In early 1992, Winchester introduced the "Black Talon", a newly designed hollow-point handgun bullet which used a specially designed, reverse tapered jacket. The jacket was cut at the hollow to intentionally weaken it, and these cuts allowed the jacket to open into six petals upon impact. The thick jacket material kept the tips of the jacket from bending as easily as a normal thickness jacket. The slits that weakened the jacket left triangular shapes in the tip of the jacket, and these triangular sections of jacket would end up pointing out after expansion, leading to the "Talon" name. The bullets were coated with a black colored, paint-like lubricant called "Lubalox", and loaded into nickel-plated brass cases, which made them visually stand out from other ammunition.
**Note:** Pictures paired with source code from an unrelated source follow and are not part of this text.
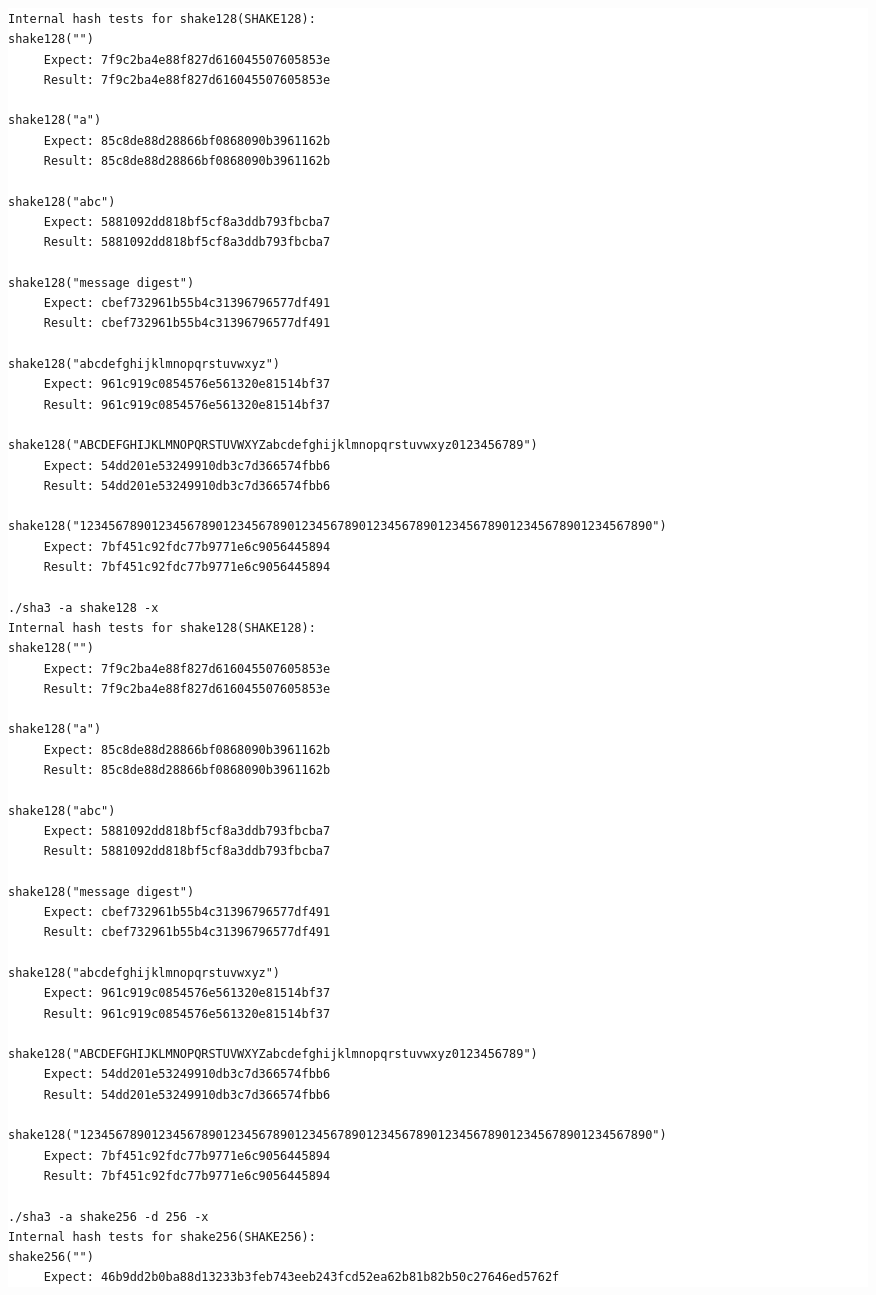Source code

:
 ```
Internal hash tests for shake128(SHAKE128):
shake128("")
     Expect: 7f9c2ba4e88f827d616045507605853e
     Result: 7f9c2ba4e88f827d616045507605853e

shake128("a")
     Expect: 85c8de88d28866bf0868090b3961162b
     Result: 85c8de88d28866bf0868090b3961162b

shake128("abc")
     Expect: 5881092dd818bf5cf8a3ddb793fbcba7
     Result: 5881092dd818bf5cf8a3ddb793fbcba7

shake128("message digest")
     Expect: cbef732961b55b4c31396796577df491
     Result: cbef732961b55b4c31396796577df491

shake128("abcdefghijklmnopqrstuvwxyz")
     Expect: 961c919c0854576e561320e81514bf37
     Result: 961c919c0854576e561320e81514bf37

shake128("ABCDEFGHIJKLMNOPQRSTUVWXYZabcdefghijklmnopqrstuvwxyz0123456789")
     Expect: 54dd201e53249910db3c7d366574fbb6
     Result: 54dd201e53249910db3c7d366574fbb6

shake128("12345678901234567890123456789012345678901234567890123456789012345678901234567890")
     Expect: 7bf451c92fdc77b9771e6c9056445894
     Result: 7bf451c92fdc77b9771e6c9056445894

./sha3 -a shake128 -x
Internal hash tests for shake128(SHAKE128):
shake128("")
     Expect: 7f9c2ba4e88f827d616045507605853e
     Result: 7f9c2ba4e88f827d616045507605853e

shake128("a")
     Expect: 85c8de88d28866bf0868090b3961162b
     Result: 85c8de88d28866bf0868090b3961162b

shake128("abc")
     Expect: 5881092dd818bf5cf8a3ddb793fbcba7
     Result: 5881092dd818bf5cf8a3ddb793fbcba7

shake128("message digest")
     Expect: cbef732961b55b4c31396796577df491
     Result: cbef732961b55b4c31396796577df491

shake128("abcdefghijklmnopqrstuvwxyz")
     Expect: 961c919c0854576e561320e81514bf37
     Result: 961c919c0854576e561320e81514bf37

shake128("ABCDEFGHIJKLMNOPQRSTUVWXYZabcdefghijklmnopqrstuvwxyz0123456789")
     Expect: 54dd201e53249910db3c7d366574fbb6
     Result: 54dd201e53249910db3c7d366574fbb6

shake128("12345678901234567890123456789012345678901234567890123456789012345678901234567890")
     Expect: 7bf451c92fdc77b9771e6c9056445894
     Result: 7bf451c92fdc77b9771e6c9056445894

./sha3 -a shake256 -d 256 -x
Internal hash tests for shake256(SHAKE256):
shake256("")
     Expect: 46b9dd2b0ba88d13233b3feb743eeb243fcd52ea62b81b82b50c27646ed5762f
```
While performance of the Black Talon rounds was not significantly improved over other comparable high-performance hollow-point ammunition, the reverse taper jacket did provide reliable expansion under a wide range of conditions, and many police departments adopted the round.

Winchester's "Black Talon" product name was eventually used against them. After the high-profile 1993 101 California Street shooting in San Francisco, media response against Winchester was swift. "This bullet kills you better", says one report; "its six razorlike claws unfold on impact, expanding to nearly three times the bullet's diameter". A concern was raised by the president of the American College of Emergency Physicians (ACEP) that the sharp edges of the jacket could cut medical personnel's skin and risk spread of disease. An ACEP spokesman later said he was not aware of any evidence to support this claim.

Winchester responded to the media criticism of the Black Talon line by removing it from the commercial market and only selling it to law enforcement distributors. Winchester has since discontinued the sale of the Black Talon entirely, although Winchester does manufacture nearly identical ammunition under new brand names, the Ranger T-Series and the Supreme Elite Bonded PDX1.